Without the pictures, reproduce the entries below exactly.

Start of DATA FOR THIS TASK

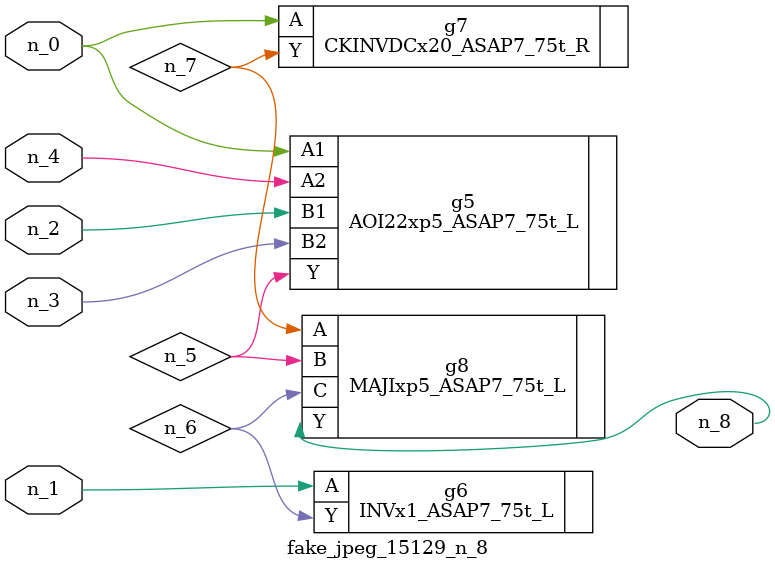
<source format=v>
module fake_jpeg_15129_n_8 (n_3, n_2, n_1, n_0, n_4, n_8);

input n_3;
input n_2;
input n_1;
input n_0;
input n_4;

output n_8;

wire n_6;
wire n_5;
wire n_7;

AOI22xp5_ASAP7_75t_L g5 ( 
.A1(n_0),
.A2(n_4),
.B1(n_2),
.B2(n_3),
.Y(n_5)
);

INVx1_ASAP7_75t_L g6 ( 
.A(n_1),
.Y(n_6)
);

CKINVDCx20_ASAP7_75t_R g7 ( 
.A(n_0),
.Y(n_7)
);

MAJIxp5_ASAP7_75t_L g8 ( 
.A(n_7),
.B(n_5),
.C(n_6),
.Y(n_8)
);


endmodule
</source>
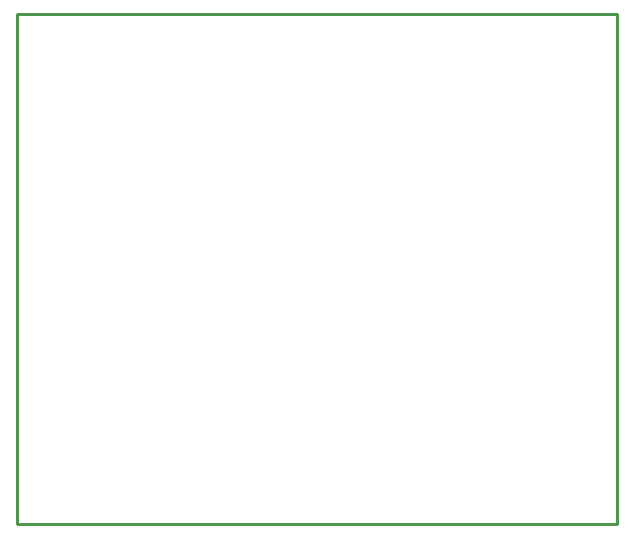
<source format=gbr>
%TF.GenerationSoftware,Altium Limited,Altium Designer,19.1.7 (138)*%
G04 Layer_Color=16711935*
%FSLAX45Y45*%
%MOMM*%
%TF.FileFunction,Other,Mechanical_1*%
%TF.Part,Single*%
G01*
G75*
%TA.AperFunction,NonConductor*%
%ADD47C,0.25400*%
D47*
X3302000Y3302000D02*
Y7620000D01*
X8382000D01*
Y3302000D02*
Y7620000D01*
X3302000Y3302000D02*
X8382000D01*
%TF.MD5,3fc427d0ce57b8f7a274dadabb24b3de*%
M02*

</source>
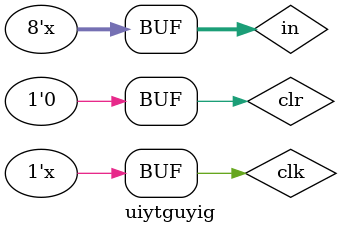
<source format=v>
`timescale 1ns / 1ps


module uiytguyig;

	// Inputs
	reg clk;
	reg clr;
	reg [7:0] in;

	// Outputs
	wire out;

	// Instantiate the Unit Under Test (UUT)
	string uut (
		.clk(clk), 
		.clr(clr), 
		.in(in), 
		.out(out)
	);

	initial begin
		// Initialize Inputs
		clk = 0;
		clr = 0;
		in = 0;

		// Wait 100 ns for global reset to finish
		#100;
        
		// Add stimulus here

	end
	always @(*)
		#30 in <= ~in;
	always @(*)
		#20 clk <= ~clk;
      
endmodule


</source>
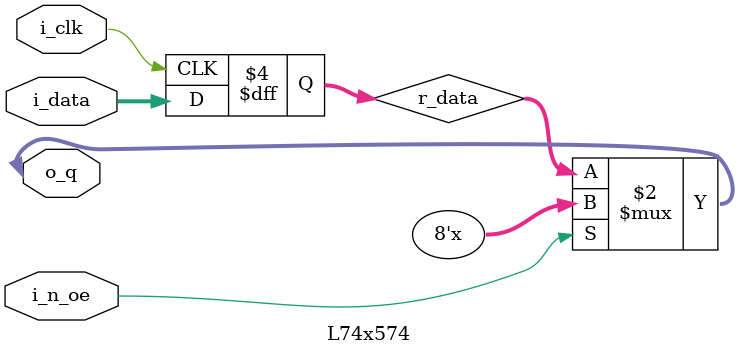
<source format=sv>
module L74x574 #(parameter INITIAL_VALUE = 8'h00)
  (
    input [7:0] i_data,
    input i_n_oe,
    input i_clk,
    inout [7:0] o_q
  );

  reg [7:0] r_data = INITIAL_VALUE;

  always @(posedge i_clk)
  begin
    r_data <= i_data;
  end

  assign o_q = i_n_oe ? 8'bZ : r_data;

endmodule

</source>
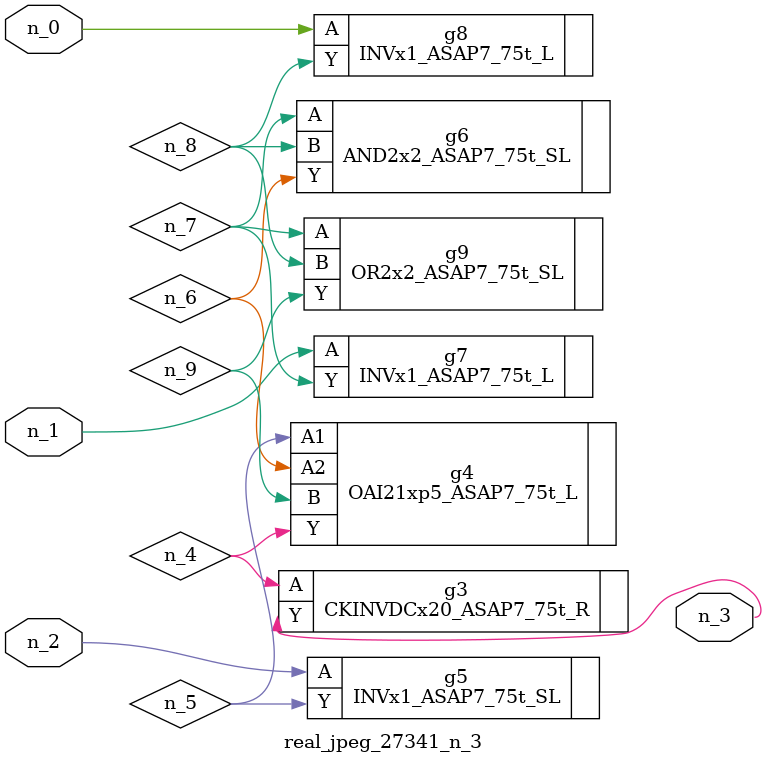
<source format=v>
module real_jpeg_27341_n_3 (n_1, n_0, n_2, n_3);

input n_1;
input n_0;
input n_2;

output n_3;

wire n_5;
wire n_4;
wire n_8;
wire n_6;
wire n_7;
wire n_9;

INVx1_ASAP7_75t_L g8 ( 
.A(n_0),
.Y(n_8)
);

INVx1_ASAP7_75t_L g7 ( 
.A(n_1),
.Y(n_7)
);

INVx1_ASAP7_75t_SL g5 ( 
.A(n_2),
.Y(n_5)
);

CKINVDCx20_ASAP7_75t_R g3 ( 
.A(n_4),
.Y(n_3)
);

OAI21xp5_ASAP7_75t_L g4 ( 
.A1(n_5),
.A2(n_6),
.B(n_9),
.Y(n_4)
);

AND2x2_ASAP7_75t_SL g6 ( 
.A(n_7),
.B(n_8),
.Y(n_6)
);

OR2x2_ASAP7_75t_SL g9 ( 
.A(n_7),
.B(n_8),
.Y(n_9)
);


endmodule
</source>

End of DATA FOR THIS TASK

» RESULT BELOW:
<source format=v>
module fake_jpeg_15129_n_8 (n_3, n_2, n_1, n_0, n_4, n_8);

input n_3;
input n_2;
input n_1;
input n_0;
input n_4;

output n_8;

wire n_6;
wire n_5;
wire n_7;

AOI22xp5_ASAP7_75t_L g5 ( 
.A1(n_0),
.A2(n_4),
.B1(n_2),
.B2(n_3),
.Y(n_5)
);

INVx1_ASAP7_75t_L g6 ( 
.A(n_1),
.Y(n_6)
);

CKINVDCx20_ASAP7_75t_R g7 ( 
.A(n_0),
.Y(n_7)
);

MAJIxp5_ASAP7_75t_L g8 ( 
.A(n_7),
.B(n_5),
.C(n_6),
.Y(n_8)
);


endmodule
</source>
<source format=gbr>
%TF.GenerationSoftware,Altium Limited,Altium Designer,19.1.7 (138)*%
G04 Layer_Color=16711935*
%FSLAX45Y45*%
%MOMM*%
%TF.FileFunction,Other,Mechanical_1*%
%TF.Part,Single*%
G01*
G75*
%TA.AperFunction,NonConductor*%
%ADD47C,0.25400*%
D47*
X3302000Y3302000D02*
Y7620000D01*
X8382000D01*
Y3302000D02*
Y7620000D01*
X3302000Y3302000D02*
X8382000D01*
%TF.MD5,3fc427d0ce57b8f7a274dadabb24b3de*%
M02*

</source>
<source format=v>
`timescale 1ns / 1ps


module uiytguyig;

	// Inputs
	reg clk;
	reg clr;
	reg [7:0] in;

	// Outputs
	wire out;

	// Instantiate the Unit Under Test (UUT)
	string uut (
		.clk(clk), 
		.clr(clr), 
		.in(in), 
		.out(out)
	);

	initial begin
		// Initialize Inputs
		clk = 0;
		clr = 0;
		in = 0;

		// Wait 100 ns for global reset to finish
		#100;
        
		// Add stimulus here

	end
	always @(*)
		#30 in <= ~in;
	always @(*)
		#20 clk <= ~clk;
      
endmodule


</source>
<source format=sv>
module L74x574 #(parameter INITIAL_VALUE = 8'h00)
  (
    input [7:0] i_data,
    input i_n_oe,
    input i_clk,
    inout [7:0] o_q
  );

  reg [7:0] r_data = INITIAL_VALUE;

  always @(posedge i_clk)
  begin
    r_data <= i_data;
  end

  assign o_q = i_n_oe ? 8'bZ : r_data;

endmodule

</source>
<source format=v>
module real_jpeg_27341_n_3 (n_1, n_0, n_2, n_3);

input n_1;
input n_0;
input n_2;

output n_3;

wire n_5;
wire n_4;
wire n_8;
wire n_6;
wire n_7;
wire n_9;

INVx1_ASAP7_75t_L g8 ( 
.A(n_0),
.Y(n_8)
);

INVx1_ASAP7_75t_L g7 ( 
.A(n_1),
.Y(n_7)
);

INVx1_ASAP7_75t_SL g5 ( 
.A(n_2),
.Y(n_5)
);

CKINVDCx20_ASAP7_75t_R g3 ( 
.A(n_4),
.Y(n_3)
);

OAI21xp5_ASAP7_75t_L g4 ( 
.A1(n_5),
.A2(n_6),
.B(n_9),
.Y(n_4)
);

AND2x2_ASAP7_75t_SL g6 ( 
.A(n_7),
.B(n_8),
.Y(n_6)
);

OR2x2_ASAP7_75t_SL g9 ( 
.A(n_7),
.B(n_8),
.Y(n_9)
);


endmodule
</source>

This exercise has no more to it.